The most famous case relating to personal laws was that of Shah Bano, who had fought long drawn legal battle seeking maintenance from her ex-husband. In 1985, the Supreme Court had directed Shah Bano’s husband to pay her alimony according to the laws applicable to other Indians.

The Supreme Court had rejected the argument of Shah Bano’s ex-husband that since she was paid during the period of iddat – the waiting period after divorce and also the amount of mehr, she was not entitled to any further maintenance under the Muslim personal law.


The very next year, the Supreme Court decided another case relating to Christian personal law in the 1986-case of Mary Roy. The Supreme Court ruled that Syrian Christian women were entitled to equal share in their father’s property.

Before the Supreme Court order, the Syrian Christian community settled property inheritance issue as per the Travancore Succession Act, 1916 and Cochin Succession Act, 1921 while other Christians followed the Indian Succession Act of 1925 for the same.

As per the Travancore and Cochin Acts, women received only a quarter of their male siblings or Rs 5,000 whichever was less.


Danial Latifi was the lawyer of Shah Bano, who has won a maintenance case against her ex-husband in the Supreme Court. But, the apex court verdict was not received well by the conservative segment of Muslim society.

In order to pacify the swelling sentiment of the community, the then Rajiv Gandhi government enacted the Muslim Women (Protection on Divorce Act), 1986.

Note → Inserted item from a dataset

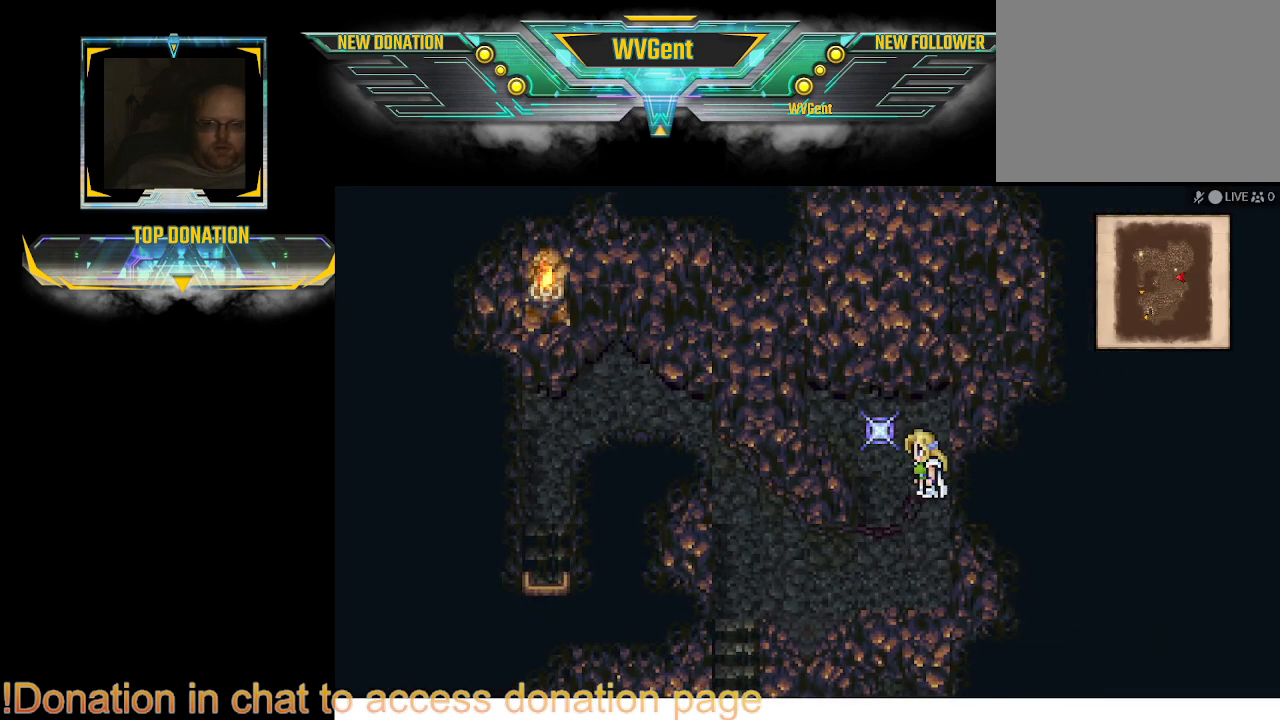
{"buttons": [], "left_stick": "center", "right_stick": "center", "events": [[100, "left_stick", "up-left"], [267, "left_stick", "center"]]}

The new Act overturned the judgment of the Supreme Court providing that a man was required to pay maintenance to his divorced wife only during the period of Iddat.

Danial Latifi challenged the constitutional validity of the Personal law. The Supreme Court, in 2001 during the Atal Bihari Vajpayee government, held that the Muslim Women (Protection on Divorce Act), 1986 did not violate the Constitution or the fundamental rights.

The Supreme Court maintained that the personal laws need not be tested on the touchstone of the provisions of the fundamental rights.


In another case of triple talaq, the Bombay High Court held in 2002 that if wife contests this practice of divorce, it needed to be proved in a court of law.

In its 88-page judgment, the Bombay High Court ruled that “divorces between Muslims couples will now have to be convincingly proved under Civil Procedure Act and Indian Evidence Act. A mere statement, written or oral, by a Muslim man seeking divorce will not be enough proof of his having obtained the divorce.”

The Bombay High Court also held that a Muslim man did not have a unilateral right to divorce his wife by triple talaq. The man is bound to provide good reasons for a divorce.


The Supreme Court again delivered a landmark judgment in 2014 on the question of adoption of child by a Muslim woman. The Muslim personal law does not give women of the community the right to adopt children.

A three-judge bench of the Supreme Court headed by the then Chief Justice of India P Sathasivam ruled that Muslim women had the right to legally adopt children like any other Indian citizen. The Supreme Court held that the right to adopt children could not be denied by Muslim personal law.


Under the Hindu Minority and Guardianship Act of 1956 father was held as the natural guardian of a Hindu child. If a child was born out of wedlock, only then the mother could be considered a natural guardian.

But, in 2015, the Supreme Court held that an unwed mother can legally become the sole guardian of a child. The apex court held the consent of the biological father is not necessary for the mother to become legal guardian of the child.

The Supreme Court observed that the father could not have ‘a preferential right over the mother in the matter of guardianship’.